• **ASSIGNED TASK 1**
In the entries, rewrite the stretch from the line containing "Special Marks |" through the line containing "257 | 0% | 98%", changing "Accumulated" to "Cumulative" and keeping everything else unchanged.

• **EXCERPT**
★ ★ ★ ★ ★ ★ ★
- Active: 1944
- Country: Nazi Germany
- Branch: Army
- Type: Infantry
- Size: Division
- Garrison/HQ: Walcheren Island
- Engagements: World War II

= 70th Infantry Division (Wehrmacht) =

The 70th Infantry Division (70. Infanterie-Division) was a unit of the German Army during World War II. It was formed in 1944 from personnel previously exempted from military service due to stomach disorders or injuries (sometimes referred to as a "stomach division").

==History==
As World War II progressed, German manpower available for military service declined and this was exacerbated by the severe losses suffered in Normandy, Tunisia and Stalingrad. Groups of men that had been previously declared unfit for active service were drafted or recalled into service. These included those with stomach complaints, injuries, and illnesses. German soldiers suffering from stomach illnesses or digestive complaints not deemed severe enough to prevent them from fighting were organized into "stomach" (magen) or "stomach ill" (magenkranken) units. The 70th Infantry Division of World War II is the only known case of this practice being employed at the divisional level.

To keep them well enough to fight, they were fed on a specialised diet and were allowed their own latrines to avoid spreading their illnesses.
★ ★ ★ ★ ★ ★ ★
(Items from a data source)
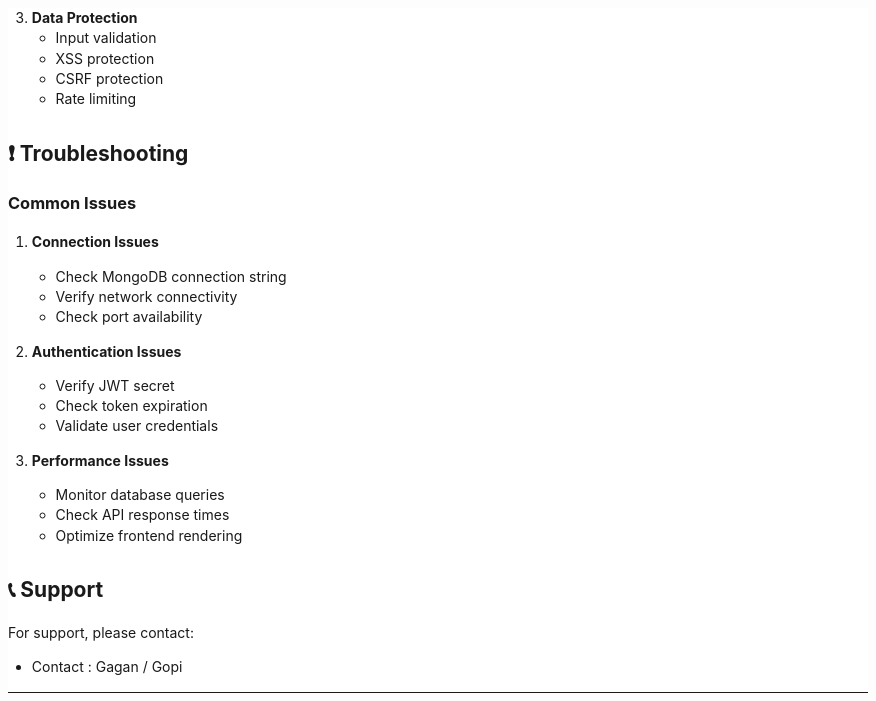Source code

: 3. **Data Protection**
   - Input validation
   - XSS protection
   - CSRF protection
   - Rate limiting

## ❗ Troubleshooting

### Common Issues
1. **Connection Issues**
   - Check MongoDB connection string
   - Verify network connectivity
   - Check port availability

2. **Authentication Issues**
   - Verify JWT secret
   - Check token expiration
   - Validate user credentials

3. **Performance Issues**
   - Monitor database queries
   - Check API response times
   - Optimize frontend rendering

## 📞 Support

For support, please contact:
- Contact : Gagan / Gopi

---
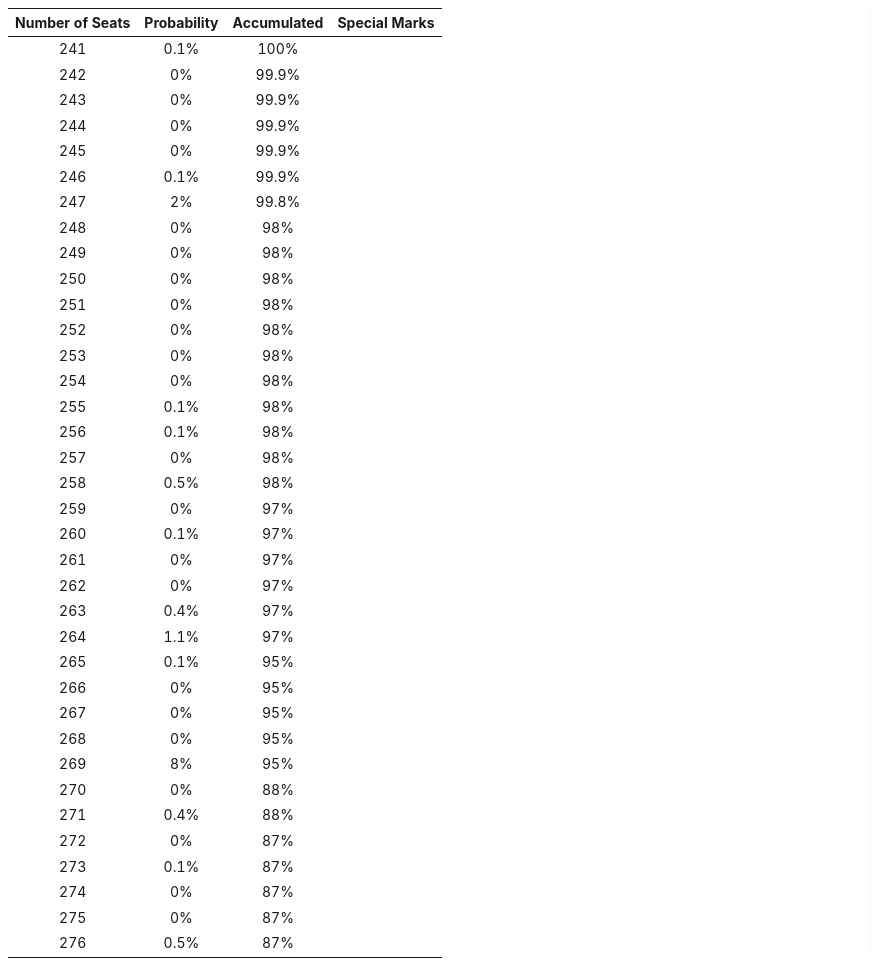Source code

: | Number of Seats | Probability | Accumulated | Special Marks |
|:---------------:|:-----------:|:-----------:|:-------------:|
| 241 | 0.1% | 100% |  |
| 242 | 0% | 99.9% |  |
| 243 | 0% | 99.9% |  |
| 244 | 0% | 99.9% |  |
| 245 | 0% | 99.9% |  |
| 246 | 0.1% | 99.9% |  |
| 247 | 2% | 99.8% |  |
| 248 | 0% | 98% |  |
| 249 | 0% | 98% |  |
| 250 | 0% | 98% |  |
| 251 | 0% | 98% |  |
| 252 | 0% | 98% |  |
| 253 | 0% | 98% |  |
| 254 | 0% | 98% |  |
| 255 | 0.1% | 98% |  |
| 256 | 0.1% | 98% |  |
| 257 | 0% | 98% |  |
| 258 | 0.5% | 98% |  |
| 259 | 0% | 97% |  |
| 260 | 0.1% | 97% |  |
| 261 | 0% | 97% |  |
| 262 | 0% | 97% |  |
| 263 | 0.4% | 97% |  |
| 264 | 1.1% | 97% |  |
| 265 | 0.1% | 95% |  |
| 266 | 0% | 95% |  |
| 267 | 0% | 95% |  |
| 268 | 0% | 95% |  |
| 269 | 8% | 95% |  |
| 270 | 0% | 88% |  |
| 271 | 0.4% | 88% |  |
| 272 | 0% | 87% |  |
| 273 | 0.1% | 87% |  |
| 274 | 0% | 87% |  |
| 275 | 0% | 87% |  |
| 276 | 0.5% | 87% |  |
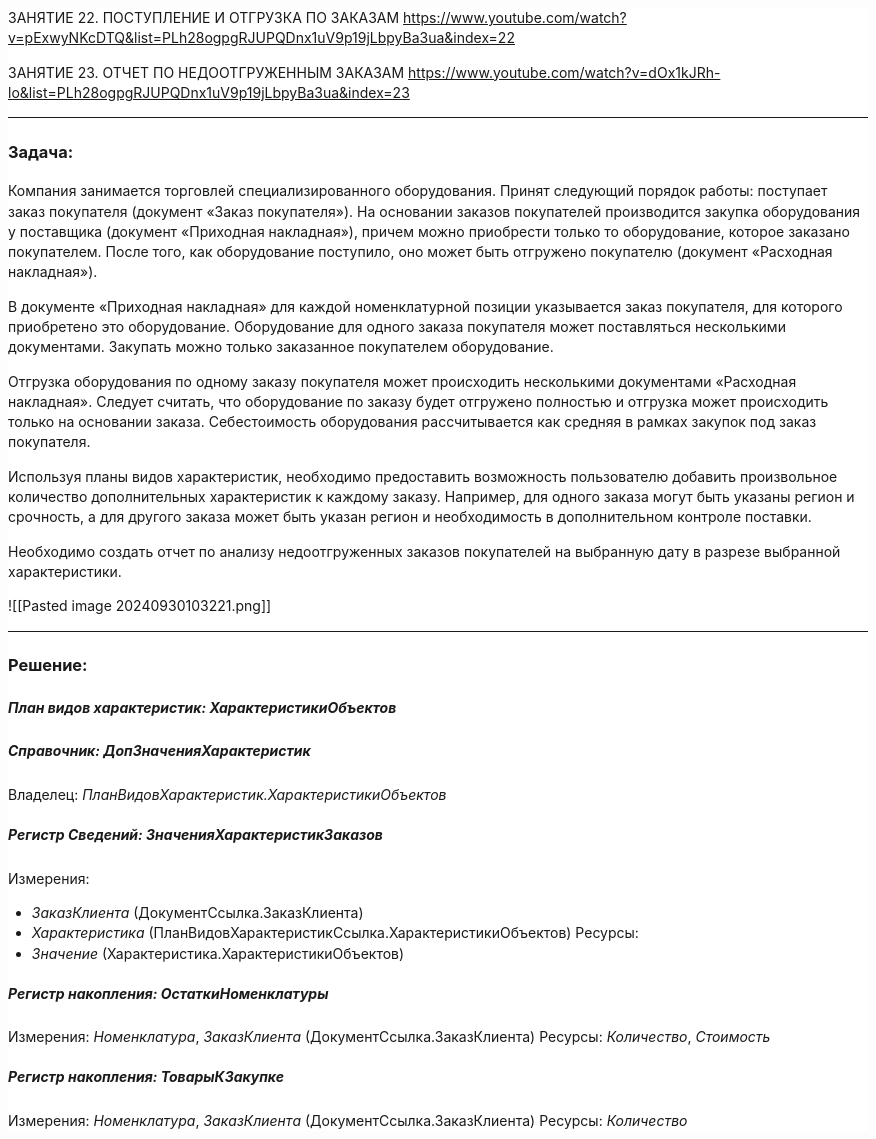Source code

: ЗАНЯТИЕ 22. ПОСТУПЛЕНИЕ И ОТГРУЗКА ПО ЗАКАЗАМ
https://www.youtube.com/watch?v=pExwyNKcDTQ&list=PLh28ogpgRJUPQDnx1uV9p19jLbpyBa3ua&index=22

ЗАНЯТИЕ 23. ОТЧЕТ ПО НЕДООТГРУЖЕННЫМ ЗАКАЗАМ
https://www.youtube.com/watch?v=dOx1kJRh-lo&list=PLh28ogpgRJUPQDnx1uV9p19jLbpyBa3ua&index=23

---
### Задача:

Компания занимается торговлей специализированного оборудования. Принят следующий порядок работы: поступает заказ покупателя (документ «Заказ покупателя»). На основании заказов покупателей производится закупка оборудования у поставщика (документ «Приходная накладная»), причем можно приобрести только то оборудование, которое заказано покупателем. После того, как оборудование поступило, оно может быть отгружено покупателю (документ «Расходная накладная»).

В документе «Приходная накладная» для каждой номенклатурной позиции указывается заказ покупателя, для которого приобретено это оборудование. Оборудование для одного заказа покупателя может поставляться несколькими документами. Закупать можно только заказанное покупателем оборудование.

Отгрузка оборудования по одному заказу покупателя может происходить несколькими документами «Расходная накладная». Следует считать, что оборудование по заказу будет отгружено полностью и отгрузка может происходить только на основании заказа. Себестоимость оборудования рассчитывается как средняя в рамках закупок под заказ покупателя.

Используя планы видов характеристик, необходимо предоставить возможность пользователю добавить произвольное количество дополнительных характеристик к каждому заказу. Например, для одного заказа могут быть указаны регион и срочность, а для другого заказа может быть указан регион и необходимость в дополнительном контроле поставки.

Необходимо создать отчет по анализу недоотгруженных заказов покупателей на выбранную дату в разрезе выбранной характеристики.

![[Pasted image 20240930103221.png]]

---
### Решение:

##### План видов характеристик: **ХарактеристикиОбъектов**

##### Справочник: **ДопЗначенияХарактеристик**
Владелец: *ПланВидовХарактеристик.ХарактеристикиОбъектов*

##### Регистр Сведений: **ЗначенияХарактеристикЗаказов**
Измерения: 
- *ЗаказКлиента* (ДокументСсылка.ЗаказКлиента)
- *Характеристика* (ПланВидовХарактеристикСсылка.ХарактеристикиОбъектов)
Ресурсы: 
- *Значение* (Характеристика.ХарактеристикиОбъектов)

##### Регистр накопления: **ОстаткиНоменклатуры**
Измерения: *Номенклатура*, *ЗаказКлиента* (ДокументСсылка.ЗаказКлиента)
Ресурсы: *Количество*, *Стоимость*

##### Регистр накопления: **ТоварыКЗакупке**
Измерения: *Номенклатура*, *ЗаказКлиента* (ДокументСсылка.ЗаказКлиента)
Ресурсы: *Количество*
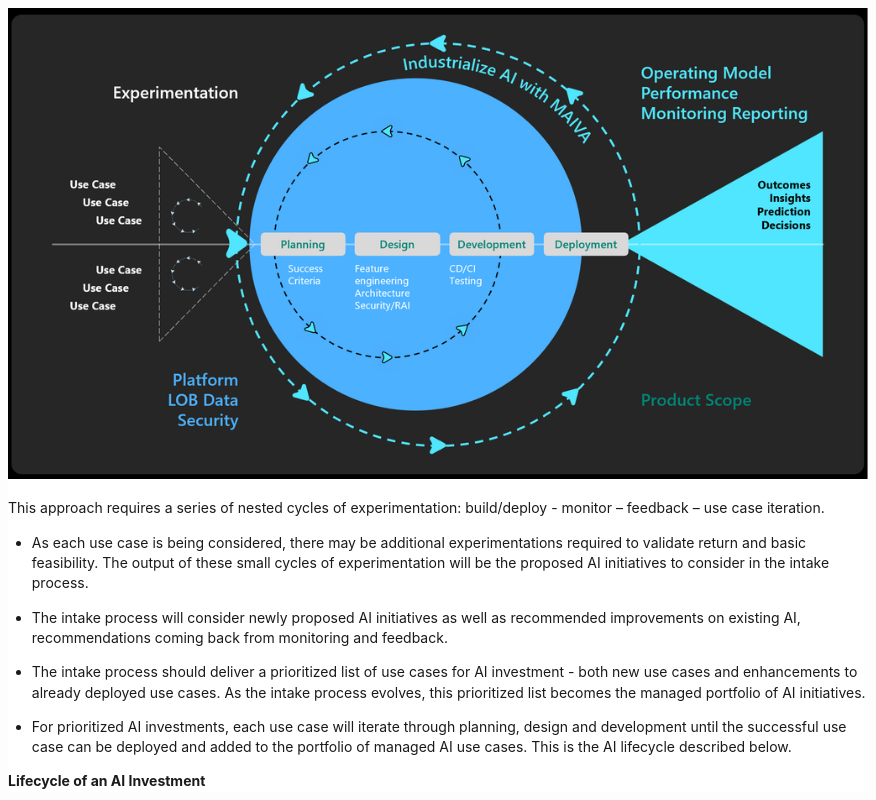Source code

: <img src="./media/graphic 5- 2024-01-25 .png" 
alt="A diagram of a diagram Description automatically generated" />

This approach requires a series of nested cycles of experimentation:
build/deploy - monitor – feedback – use case iteration.

- As each use case is being considered, there may be additional
  experimentations required to validate return and basic feasibility. The
  output of these small cycles of experimentation will be the proposed
  AI initiatives to consider in the intake process.

- The intake process will consider newly proposed AI initiatives as well
  as recommended improvements on existing AI, recommendations coming
  back from monitoring and feedback.

- The intake process should deliver a prioritized list of use cases for
  AI investment - both new use cases and enhancements to already
  deployed use cases. As the intake process evolves, this prioritized
  list becomes the managed portfolio of AI initiatives.

- For prioritized AI investments, each use case will iterate through
  planning, design and development until the successful use case can be
  deployed and added to the portfolio of managed AI use cases. This is
  the AI lifecycle described below.

**Lifecycle of an AI Investment**
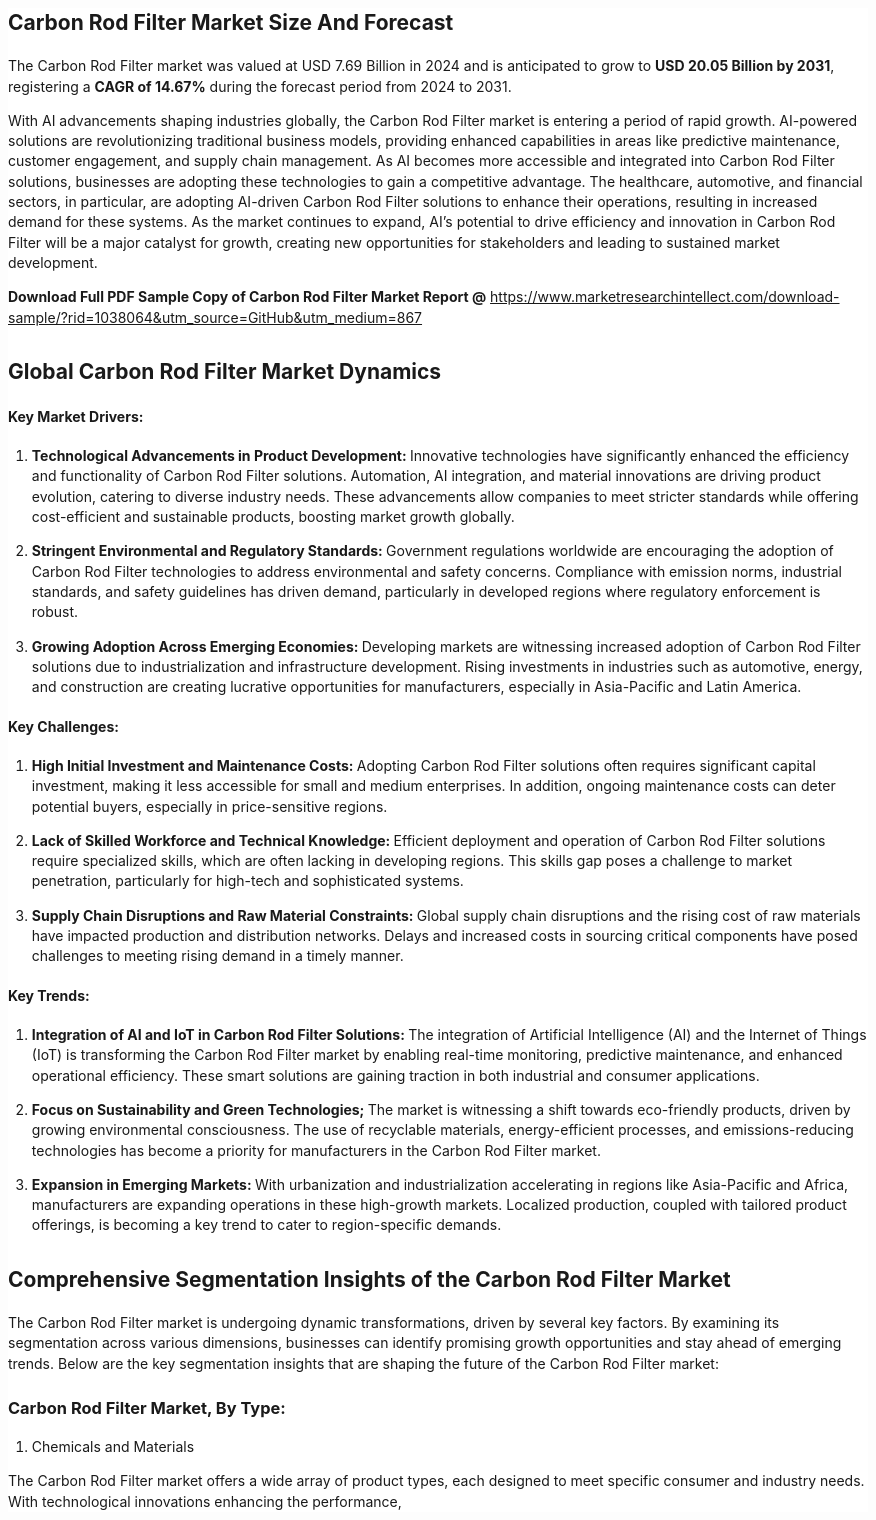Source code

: <h2>Carbon Rod Filter Market Size And Forecast</h2><p>The Carbon Rod Filter market was valued at USD 7.69 Billion in 2024 and is anticipated to grow to <strong>USD 20.05 Billion by 2031</strong>, registering a <strong>CAGR of 14.67%</strong> during the forecast period from 2024 to 2031.</p><p>With AI advancements shaping industries globally, the Carbon Rod Filter market is entering a period of rapid growth. AI-powered solutions are revolutionizing traditional business models, providing enhanced capabilities in areas like predictive maintenance, customer engagement, and supply chain management. As AI becomes more accessible and integrated into Carbon Rod Filter solutions, businesses are adopting these technologies to gain a competitive advantage. The healthcare, automotive, and financial sectors, in particular, are adopting AI-driven Carbon Rod Filter solutions to enhance their operations, resulting in increased demand for these systems. As the market continues to expand, AI’s potential to drive efficiency and innovation in Carbon Rod Filter will be a major catalyst for growth, creating new opportunities for stakeholders and leading to sustained market development.</p><p><strong>Download Full PDF Sample Copy of Carbon Rod Filter Market Report @</strong>&nbsp;<a href="https://www.marketresearchintellect.com/download-sample/?rid=1038064&amp;utm_source=GitHub&amp;utm_medium=867">https://www.marketresearchintellect.com/download-sample/?rid=1038064&amp;utm_source=GitHub&amp;utm_medium=867</a></p><h2>Global Carbon Rod Filter Market Dynamics</h2><h4><strong>Key Market Drivers:</strong></h4><ol><li><p><strong>Technological Advancements in Product Development:&nbsp;</strong>Innovative technologies have significantly enhanced the efficiency and functionality of Carbon Rod Filter solutions. Automation, AI integration, and material innovations are driving product evolution, catering to diverse industry needs. These advancements allow companies to meet stricter standards while offering cost-efficient and sustainable products, boosting market growth globally.</p></li><li><p><strong>Stringent Environmental and Regulatory Standards:&nbsp;</strong>Government regulations worldwide are encouraging the adoption of Carbon Rod Filter technologies to address environmental and safety concerns. Compliance with emission norms, industrial standards, and safety guidelines has driven demand, particularly in developed regions where regulatory enforcement is robust.</p></li><li><p><strong>Growing Adoption Across Emerging Economies:&nbsp;</strong>Developing markets are witnessing increased adoption of Carbon Rod Filter solutions due to industrialization and infrastructure development. Rising investments in industries such as automotive, energy, and construction are creating lucrative opportunities for manufacturers, especially in Asia-Pacific and Latin America.</p></li></ol><h4><strong>Key Challenges:</strong></h4><ol><li><p><strong>High Initial Investment and Maintenance Costs:&nbsp;</strong>Adopting Carbon Rod Filter solutions often requires significant capital investment, making it less accessible for small and medium enterprises. In addition, ongoing maintenance costs can deter potential buyers, especially in price-sensitive regions.</p></li><li><p><strong>Lack of Skilled Workforce and Technical Knowledge:&nbsp;</strong>Efficient deployment and operation of Carbon Rod Filter solutions require specialized skills, which are often lacking in developing regions. This skills gap poses a challenge to market penetration, particularly for high-tech and sophisticated systems.</p></li><li><p><strong>Supply Chain Disruptions and Raw Material Constraints:&nbsp;</strong>Global supply chain disruptions and the rising cost of raw materials have impacted production and distribution networks. Delays and increased costs in sourcing critical components have posed challenges to meeting rising demand in a timely manner.</p></li></ol><h4><strong>Key Trends:</strong></h4><ol><li><p><strong>Integration of AI and IoT in Carbon Rod Filter Solutions:&nbsp;</strong>The integration of Artificial Intelligence (AI) and the Internet of Things (IoT) is transforming the Carbon Rod Filter market by enabling real-time monitoring, predictive maintenance, and enhanced operational efficiency. These smart solutions are gaining traction in both industrial and consumer applications.</p></li><li><p><strong>Focus on Sustainability and Green Technologies;&nbsp;</strong>The market is witnessing a shift towards eco-friendly products, driven by growing environmental consciousness. The use of recyclable materials, energy-efficient processes, and emissions-reducing technologies has become a priority for manufacturers in the Carbon Rod Filter market.</p></li><li><p><strong>Expansion in Emerging Markets:&nbsp;</strong>With urbanization and industrialization accelerating in regions like Asia-Pacific and Africa, manufacturers are expanding operations in these high-growth markets. Localized production, coupled with tailored product offerings, is becoming a key trend to cater to region-specific demands.</p></li></ol><div class="article-main__content" data-test-id="publishing-text-block"><h2>Comprehensive Segmentation Insights of the Carbon Rod Filter Market</h2><p>The Carbon Rod Filter market is undergoing dynamic transformations, driven by several key factors. By examining its segmentation across various dimensions, businesses can identify promising growth opportunities and stay ahead of emerging trends. Below are the key segmentation insights that are shaping the future of the Carbon Rod Filter market:</p><h3><strong>Carbon Rod Filter Market, By Type:<br /></strong></h3><ol><li>Chemicals and Materials</li></ol><p>The Carbon Rod Filter market offers a wide array of product types, each designed to meet specific consumer and industry needs. With technological innovations enhancing the performance,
★ ★ ★ ★ ★ ★ ★
• **ASSIGNED TASK 2**
Decide whether each statement agrees with the text about the 70th Infantry Division, answering yes or no and quoting the deciding words: (a) The division was formed in 1944. (b) The division's garrison was in Normandy. (c) The soldiers shared latrines with other units.

• **ANSWER SPACE 1**
: | Number of Seats | Probability | Cumulative | Special Marks |
|:---------------:|:-----------:|:-----------:|:-------------:|
| 241 | 0.1% | 100% |  |
| 242 | 0% | 99.9% |  |
| 243 | 0% | 99.9% |  |
| 244 | 0% | 99.9% |  |
| 245 | 0% | 99.9% |  |
| 246 | 0.1% | 99.9% |  |
| 247 | 2% | 99.8% |  |
| 248 | 0% | 98% |  |
| 249 | 0% | 98% |  |
| 250 | 0% | 98% |  |
| 251 | 0% | 98% |  |
| 252 | 0% | 98% |  |
| 253 | 0% | 98% |  |
| 254 | 0% | 98% |  |
| 255 | 0.1% | 98% |  |
| 256 | 0.1% | 98% |  |
| 257 | 0% | 98% |  |

• **ANSWER SPACE 2**
(a) Yes: "It was formed in 1944"
(b) No: "Garrison/HQ: Walcheren Island"
(c) No: "were allowed their own latrines to avoid spreading their illnesses"